While available on prescription, these first line eczema treatments are also available to buy in the pharmacy, which is becoming more common practice now that clinical commissioning groups are discouraging GPs to prescribe them in order to make savings, Lily Thakerar suggests. “These products aren’t cheap – it can cost patients £30 a month to purchase emollients if their GP won’t prescribe them”, and if patients can’t afford them “their condition will worsen,” she warns.

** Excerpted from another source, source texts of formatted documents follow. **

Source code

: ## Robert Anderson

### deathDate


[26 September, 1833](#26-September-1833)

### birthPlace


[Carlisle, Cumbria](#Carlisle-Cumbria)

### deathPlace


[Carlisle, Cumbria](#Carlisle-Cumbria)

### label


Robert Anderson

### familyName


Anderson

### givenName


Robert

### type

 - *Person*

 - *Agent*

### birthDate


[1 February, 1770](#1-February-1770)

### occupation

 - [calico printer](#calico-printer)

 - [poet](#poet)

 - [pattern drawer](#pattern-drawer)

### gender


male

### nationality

For severe eczema, steroids such as Eumovate Cream can be provided OTC under strict guidelines – which include that it should not be used on the face, for young children, or on open skin. Terry Maguire believes some pharmacists tend not to be confident in addressing eczema flare-ups which low steroid treatments can address.
“Colleagues are often reserved about dealing with this, but they should be able to support people to self-treat. If someone needs short-term management for their eczema there’s no reason why pharmacists shouldn’t supply an OTC steroid, and then give advice and information about the use of emollients,” he maintains.
Pharmacists can also support people with eczema in their day-to-day lives to help them maintain their overall health. Farah Ali, general manager at Perrigo’s centre of excellence, Warman-Freed pharmacy, said: “A well-balanced diet should provide all essential supplements. However, if someone is lacking in any of the supplements because of dietary, medical or other factors then adding skin- specific supplements to the diet can help.”
These include vitamins A, C, E, B2 (riboflavin), B3 (niacin), B7 (biotin), zinc and iodine. Fish and omega oils are also often taken to support healthy skin. “All these supplements could help the atopic eczema sufferer,” she says.
Pharmacists can also recommend patients keep a food diary to identify what may make their eczema worse, such as certain foods, or dairy products, Lily Thakerar advises.
And, as Terry Maguire says, knowing the stigma associated with the condition, and the distress it can cause, gives pharmacists “even more reason to make sure individuals get the right treatment and know how to use it”.